Right now, the Jewish Social Service Agency is waiting to receive a security grant from the Federal Emergency Management Agency, according to CEO Todd Schenk. The grant would fund security improvements to JSSA’s Rockville building.
“Security is something we’re very sensitive to,” Schenk said. “That’s a significant item that’s delayed, because of the shutdown for us.”
Additionally, the shutdown has affected many of JSSA’s clients who found jobs in the public sector as part of JSSA’s employment program for people with disabilities. As with all federal employees, when the shutdown hit, their paychecks stopped.
“They’re just losing wages,” Schenk said.
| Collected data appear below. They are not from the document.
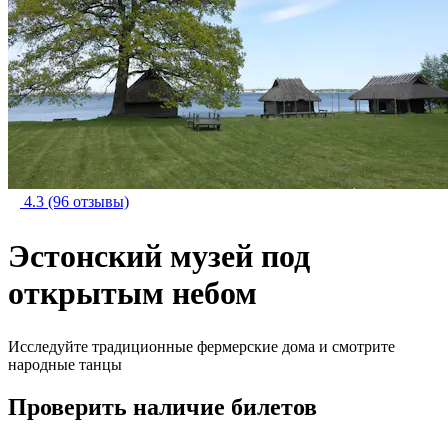
4.3
(96 отзывы)
Эстонский музей под
открытым небом
Исследуйте традиционные фермерские дома и смотрите
народные танцы
Проверить наличие билетов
And because the clients have disabilities, it’s more difficult for JSSA to find them alternate employment.
The Jewish Council of the Aging reported that it only experienced a delay for two transportation-related grants.
One was for a two-year program that would help establish a volunteer driving network; $516,000 of the $644,000 grant comes from federal sources. However, JCA CEO David Gamse said the funding was only delayed, and officials were working to get the funds through as soon as they can.
Due to the unique circumstances regarding the government shutdown, Gamse and his organization are pushing ahead.
“We are trying to be in touch with different funders to see what their advice is,” he said. “Either we have been unable to get any solid information or [we] have been told that things look pretty stable for the close-term future.”
In the event of a short second shutdown, the organization should be able to continue as normal, he predicted.